• _Provided material_
★ ★ ★ ★ ★ ★ ★
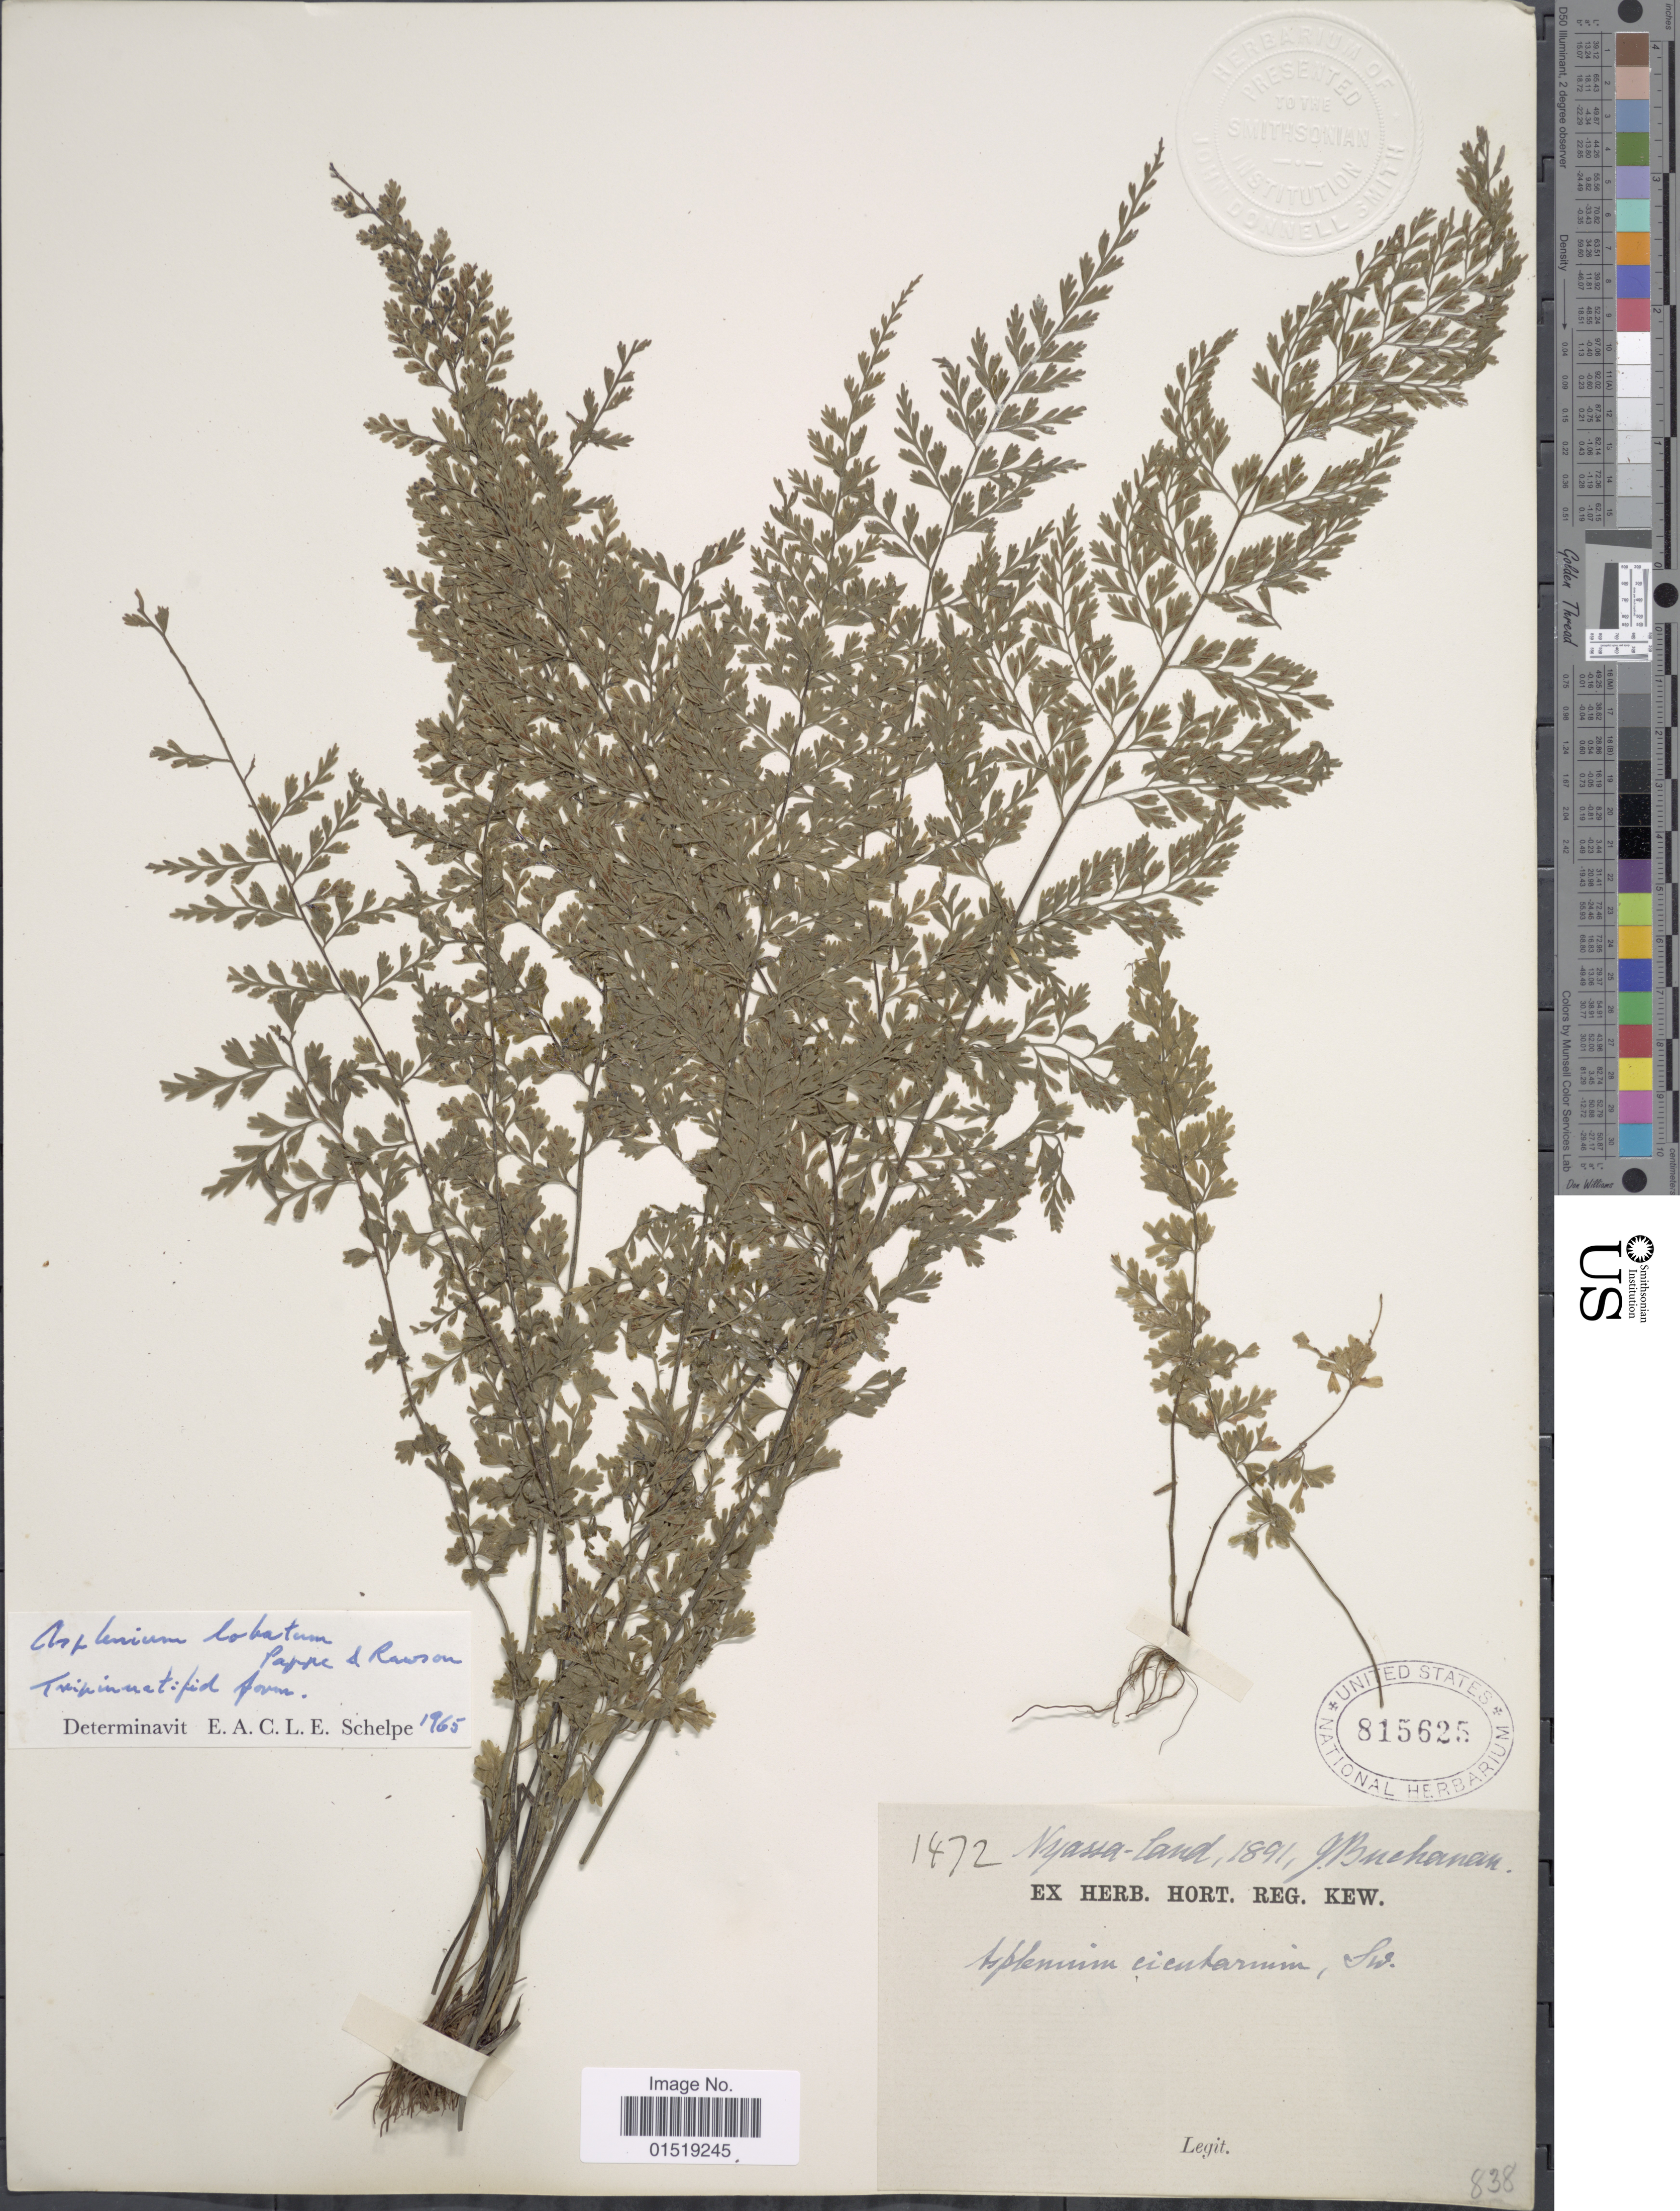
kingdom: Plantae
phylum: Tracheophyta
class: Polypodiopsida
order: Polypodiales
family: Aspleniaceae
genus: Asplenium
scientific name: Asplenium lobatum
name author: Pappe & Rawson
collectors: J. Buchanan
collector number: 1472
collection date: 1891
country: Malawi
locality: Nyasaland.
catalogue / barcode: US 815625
★ ★ ★ ★ ★ ★ ★
• _What the task asks_
Rewrite everything from the line containing "class: Polypodiopsida" down to the end of the records, changing "catalogue" to "catalog" and keeping all else the same.

• _The answer_
class: Polypodiopsida
order: Polypodiales
family: Aspleniaceae
genus: Asplenium
scientific name: Asplenium lobatum
name author: Pappe & Rawson
collectors: J. Buchanan
collector number: 1472
collection date: 1891
country: Malawi
locality: Nyasaland.
catalog / barcode: US 815625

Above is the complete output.